⟨

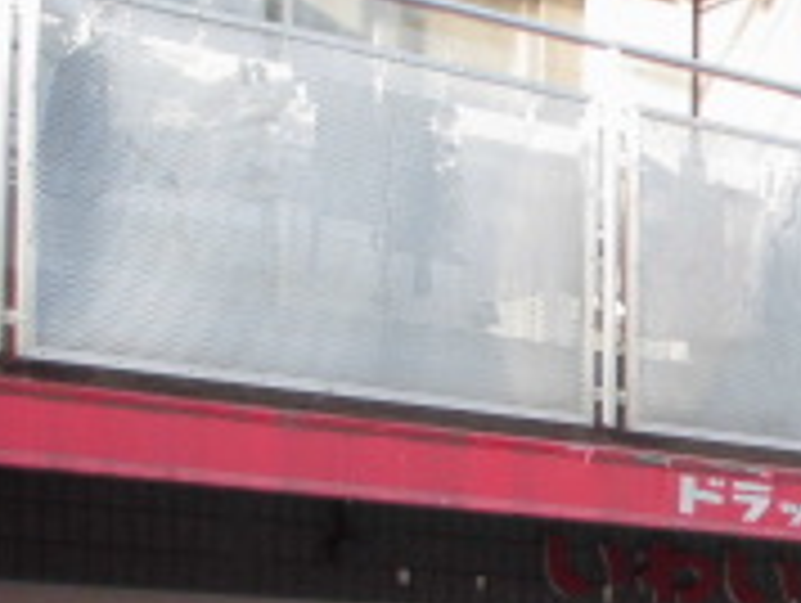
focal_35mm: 104
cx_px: 1053
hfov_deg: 17.6
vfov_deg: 13.8
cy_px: 756
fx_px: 2410
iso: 100
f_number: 3.7
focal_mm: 5.3
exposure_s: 1/60
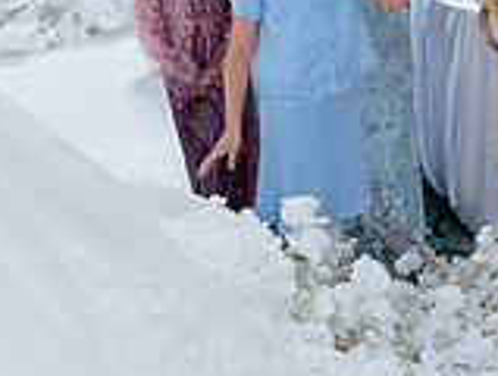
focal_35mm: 98
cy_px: -58
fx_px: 1413
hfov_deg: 16.7
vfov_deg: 14.7
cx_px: 893
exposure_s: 1/160
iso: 800
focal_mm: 28
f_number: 2.8
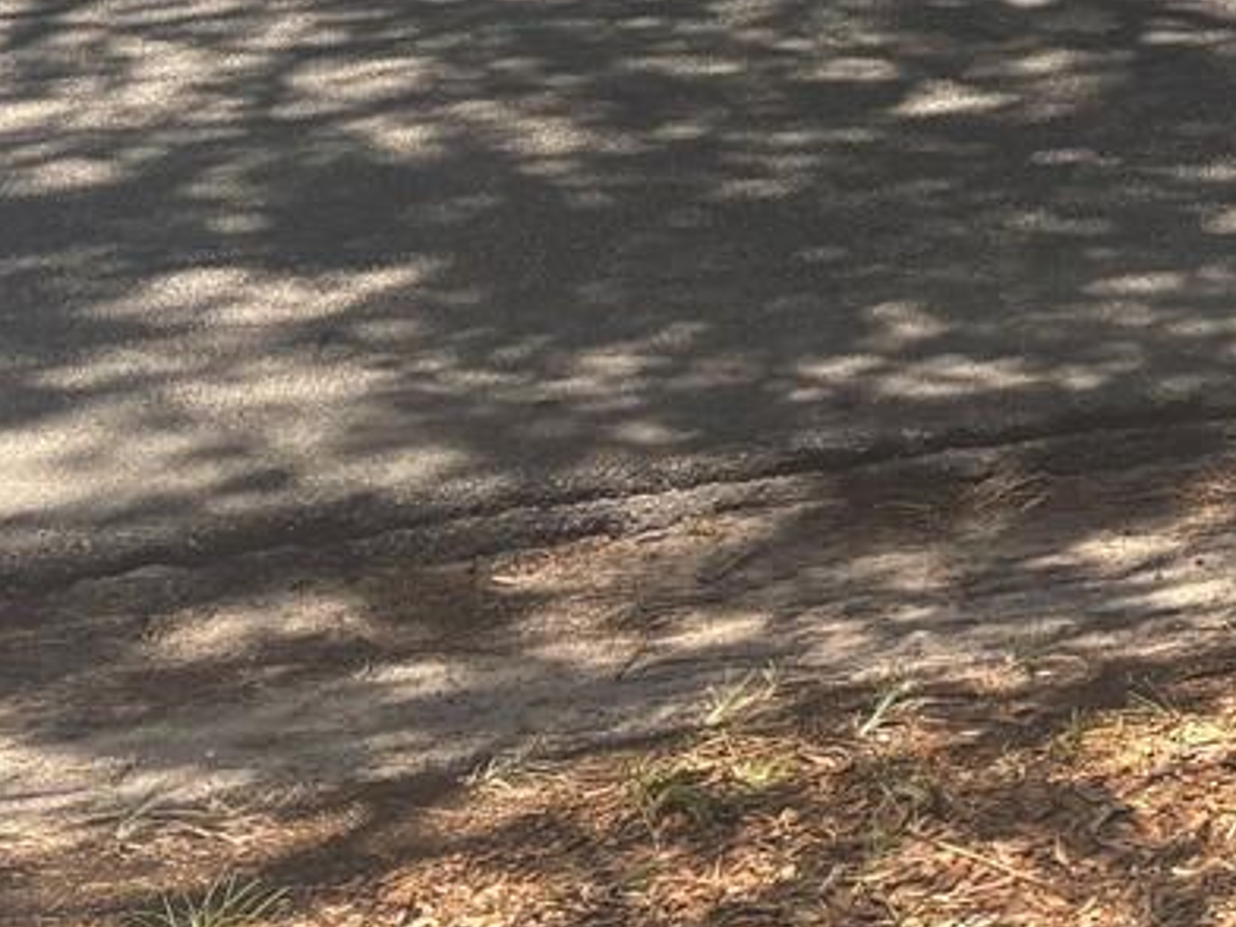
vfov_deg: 12.6
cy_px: -782
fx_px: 3785
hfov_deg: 16.1
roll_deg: -0.3
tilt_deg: -0.2
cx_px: 2109
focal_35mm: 106
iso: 50
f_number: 1.6
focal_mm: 5.96
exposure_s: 1/959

⟩

=== REQUIRED ACTION ===
Repeat the entries verbatim; no pictures.

=== RESULT FOR THIS TASK ===
focal_35mm: 104
cx_px: 1053
hfov_deg: 17.6
vfov_deg: 13.8
cy_px: 756
fx_px: 2410
iso: 100
f_number: 3.7
focal_mm: 5.3
exposure_s: 1/60
focal_35mm: 98
cy_px: -58
fx_px: 1413
hfov_deg: 16.7
vfov_deg: 14.7
cx_px: 893
exposure_s: 1/160
iso: 800
focal_mm: 28
f_number: 2.8
vfov_deg: 12.6
cy_px: -782
fx_px: 3785
hfov_deg: 16.1
roll_deg: -0.3
tilt_deg: -0.2
cx_px: 2109
focal_35mm: 106
iso: 50
f_number: 1.6
focal_mm: 5.96
exposure_s: 1/959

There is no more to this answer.